What you have with a band like Distophia, though, isn’t just a cross between three of the greatest nineties American bands; …Trail of Dead, Pavement and Sonic Youth. What you have is a band that I want to be the soundtrack to my feeble life, and what every other kid picking up an oversized electric guitar rebelling against their Phil Collins-loving parents should want to sound like at first, i.e. intelligent, loud, sarcastic and, well, brilliant and better than a tsunami sandwich (politically incorrect – Ed). ‘Soda Lake’ was a good EP/LP type thingy with noisy guitars, shouty lyrics, nonchalant changes of tempo, that soft-loud-very fucking loud thing (crescendo and tremolo – Ed), messy middle eight/ending only t’Yoof managed to pull off successfully nearly twenty years ago (twenty years ago already! Blimey) and live Gary Glitter would struggle to better them. But these guys have the imagination and personality to take this current retarded genre of ‘alternative’ unchallenging music, rape it silly with integrity and put it back where it should have stayed; in the apathetic arseholes of Middle English record labels and the wet dreams of mongoloid NME ‘writers.’
From what I gathered, their new album, ‘Beat Dyslexia’, has even more gems to try and break the force field of this piss poor 80’s American invasion. ‘Starvation Cove’, new single ‘Children Know the Score’, and all out spaz noise closer that was introduced as something like ‘What the M.I.L.F,’ but I can’t remember, I had a headache by this time, a beauty induced one might I add, sound like they’ve upped the wall of guitar death rattle, added a few more sprinkles of pop and few more dollops of dynamic inventiveness, that’ll surely make it this summers greatest English album and them one of the best English bands. Eff-Ay-See-Tee. FACT.
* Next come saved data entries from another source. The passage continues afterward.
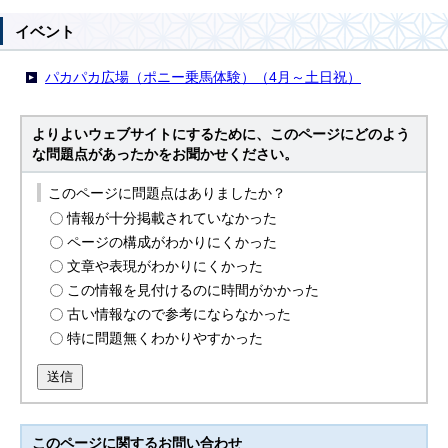
イベント
パカパカ広場（ポニー乗馬体験）（4月～土日祝）
よりよいウェブサイトにするために、このページにどのよう
な問題点があったかをお聞かせください。
このページに問題点はありましたか？
情報が十分掲載されていなかった
ページの構成がわかりにくかった
文章や表現がわかりにくかった
この情報を見付けるのに時間がかかった
古い情報なので参考にならなかった
特に問題無くわかりやすかった
送信
このページに関する
お問い合わせ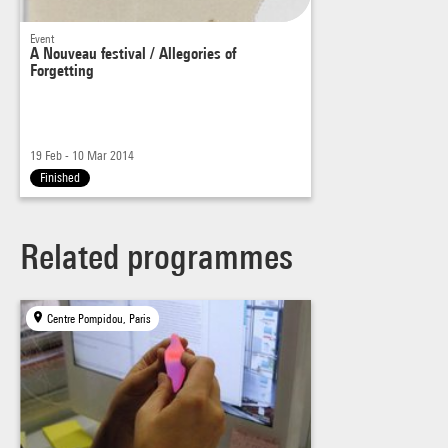
Event
A Nouveau festival / Allegories of
Forgetting
19 Feb - 10 Mar 2014
Finished
Related programmes
Centre Pompidou, Paris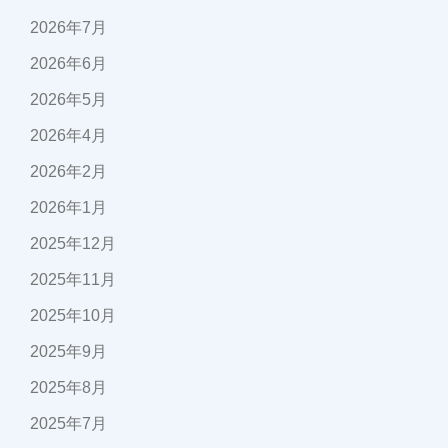
2026年7月
2026年6月
2026年5月
2026年4月
2026年2月
2026年1月
2025年12月
2025年11月
2025年10月
2025年9月
2025年8月
2025年7月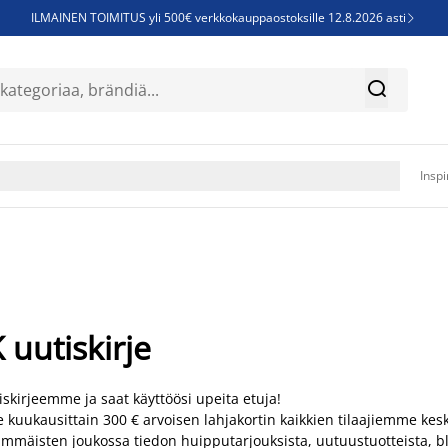
ILMAINEN TOIMITUS yli 500€ verkkokauppaostoksille 12.8.2026 asti

Parempiin uniin - Säästä jopa 60%


Sijauspatjoja - Säästä jopa 60%

Jenkkisänkyjä - Säästä jopa 60%

Inspi
 uutiskirje
iskirjeemme ja saat käyttöösi upeita etuja!
kuukausittain 300 € arvoisen lahjakortin kaikkien tilaajiemme kes
immäisten joukossa tiedon huipputarjouksista, uutuustuotteista, blo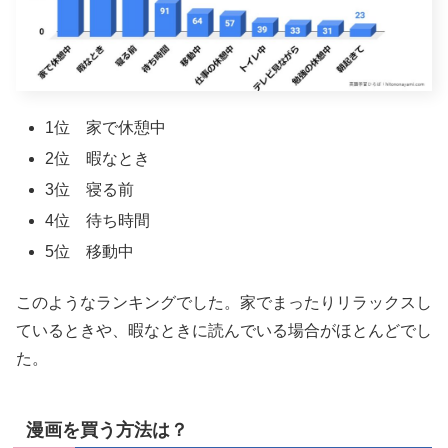
1位 家で休憩中
2位 暇なとき
3位 寝る前
4位 待ち時間
5位 移動中
このようなランキングでした。家でまったりリラックスし
ているときや、暇なときに読んでいる場合がほとんどでし
た。
漫画を買う方法は？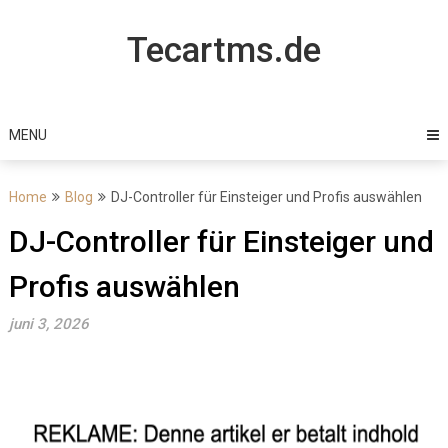
Skip
to
Tecartms.de
content
MENU
Home
Blog
DJ-Controller für Einsteiger und Profis auswählen
DJ-Controller für Einsteiger und
Profis auswählen
juni 3, 2026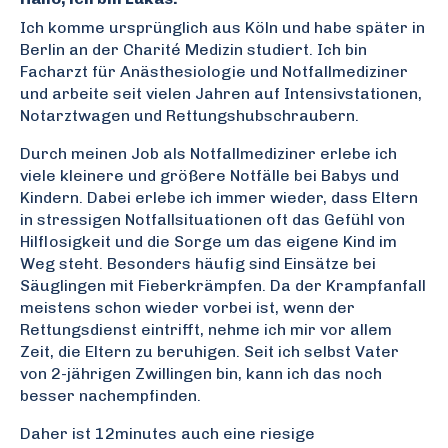
Ich komme ursprünglich aus Köln und habe später in
Berlin an der Charité Medizin studiert. Ich bin
Facharzt für Anästhesiologie und Notfallmediziner
und arbeite seit vielen Jahren auf Intensivstationen,
Notarztwagen und Rettungshubschraubern.
Durch meinen Job als Notfallmediziner erlebe ich
viele kleinere und größere Notfälle bei Babys und
Kindern. Dabei erlebe ich immer wieder, dass Eltern
in stressigen Notfallsituationen oft das Gefühl von
Hilflosigkeit und die Sorge um das eigene Kind im
Weg steht. Besonders häufig sind Einsätze bei
Säuglingen mit Fieberkrämpfen. Da der Krampfanfall
meistens schon wieder vorbei ist, wenn der
Rettungsdienst eintrifft, nehme ich mir vor allem
Zeit, die Eltern zu beruhigen. Seit ich selbst Vater
von 2-jährigen Zwillingen bin, kann ich das noch
besser nachempfinden.
Daher ist 12minutes auch eine riesige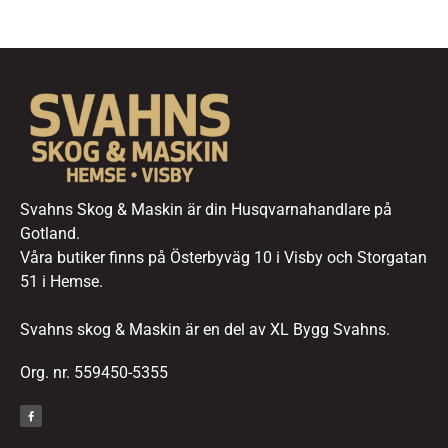
Svahns Skog & Maskin är din Husqvarnahandlare på
Gotland.
Våra butiker finns på Österbyväg 10 i Visby och Storgatan
51 i Hemse.
Svahns skog & Maskin är en del av XL Bygg Svahns.
Org. nr. 559450-5355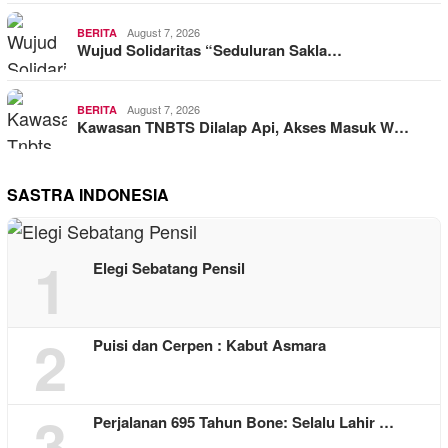
August 7, 2026
BERITA
Wujud Solidaritas “Seduluran Sakla…
August 7, 2026
BERITA
Kawasan TNBTS Dilalap Api, Akses Masuk W…
SASTRA INDONESIA
1
Elegi Sebatang Pensil
2
Puisi dan Cerpen : Kabut Asmara
3
Perjalanan 695 Tahun Bone: Selalu Lahir …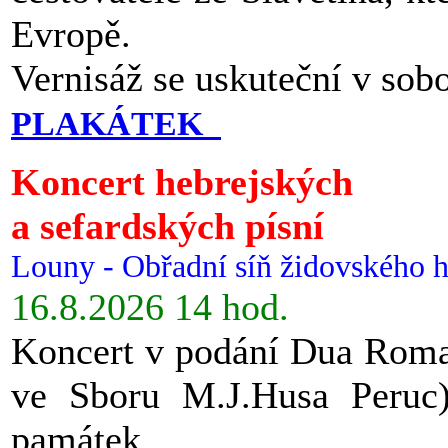
Evropě.
Vernisáž se uskuteční v sob
PLAKÁTEK
Koncert hebrejských
a sefardských písní
Louny - Obřadní síň židovského h
16.8.2026 14 hod.
Koncert v podání Dua Roman
ve Sboru M.J.Husa Peruc
památek.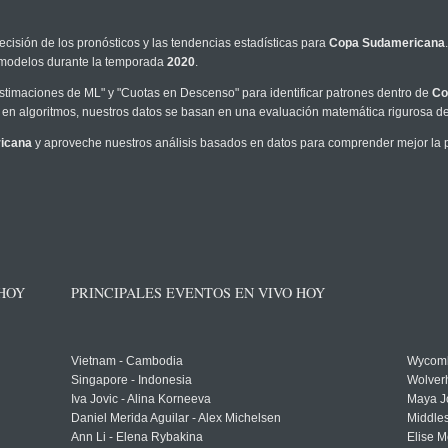
ecisión de los pronósticos y las tendencias estadísticas para
Copa Sudamericana
os modelos durante la temporada
2020
.
timaciones de ML" y "Cuotas en Descenso" para identificar patrones dentro de
Co
en algoritmos, nuestros datos se basan en una evaluación matemática rigurosa de 
icana
y aproveche nuestros análisis basados en datos para comprender mejor la pr
 HOY
PRINCIPALES EVENTOS EN VIVO HOY
Vietnam - Cambodia
Wycomb
Singapore - Indonesia
Wolver
Iva Jovic - Alina Korneeva
Maya J
Daniel Merida Aguilar - Alex Michelsen
Middle
Ann Li - Elena Rybakina
Elise M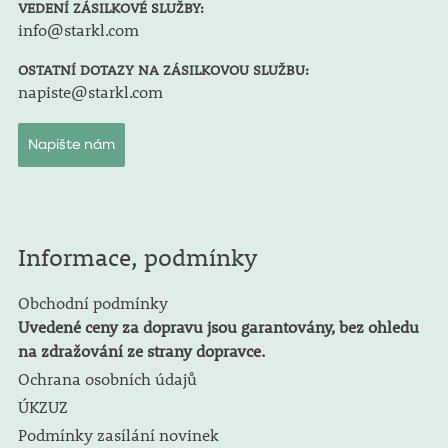
VEDENÍ ZÁSILKOVÉ SLUŽBY:
info@starkl.com
OSTATNÍ DOTAZY NA ZÁSILKOVOU SLUŽBU:
napiste@starkl.com
Napište nám
Informace, podmínky
Obchodní podmínky
Uvedené ceny za dopravu jsou garantovány, bez ohledu
na zdražování ze strany dopravce.
Ochrana osobních údajů
ÚKZUZ
Podmínky zasílání novinek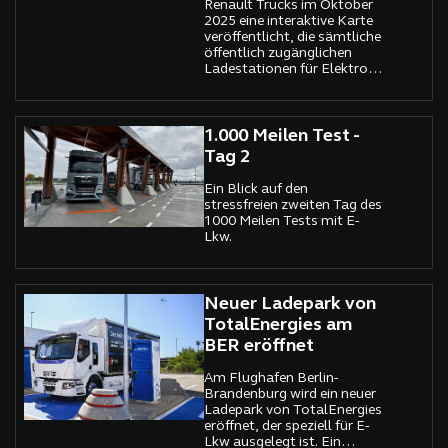
Renault Trucks im Oktober
Herausforderung dar. Dass
2025 eine interaktive Karte
diese Transformation
veröffentlicht, die sämtliche
dennoch möglich und vor
öffentlich zugänglichen
allem machbar ist, zeigt
Ladestationen für Elektro-
Moon Power, das
Lkw in Europa verzeichnet.
Kompetenzzentrum für E-
Ein mutiger, aber
Mobilität der Porsche
notwendiger Vorstoß –
Holding Salzburg, mit einer
gerade in einem Sektor, der
1.000 Meilen Test -
Reihe ambitionierter
traditionell von Diesel
Tag 2
Projekte. Jüngstes Beispiel:
dominiert wird.
ein maßgeschneiderter
Ein Blick auf den
Ladepark für die Culligan
stressfreien zweiten Tag des
Austria GmbH in Haid.
1000 Meilen Tests mit E-
Lkw.
Neuer Ladepark von
TotalEnergies am
BER eröffnet
Am Flughafen Berlin-
Brandenburg wird ein neuer
Ladepark von TotalEnergies
eröffnet, der speziell für E-
Lkw ausgelegt ist. Ein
Anyway, what’s worse than watching a band called Athlete? Watching a band that is a piss bag watered down Athlete and called The BreadMakers(?). Actually no I’ll correct myself; they also mixed into the formula a tiny bit of Maroon 5 just to add to their elusive coolness. Why would you want to sound like this? Why would you want to embrace banality with two hands and shower it on the world like severely painfully acid rain? Please stop, if not for my sake then for the sake of music itself, religion, eardrums and premature babies hanging onto their existence everywhere. If they hear it they’ll unplug their own life support machines. You’re about as useful as an Anti-bullying wristband. Fuck off. Also, The Bexley’s were shite too.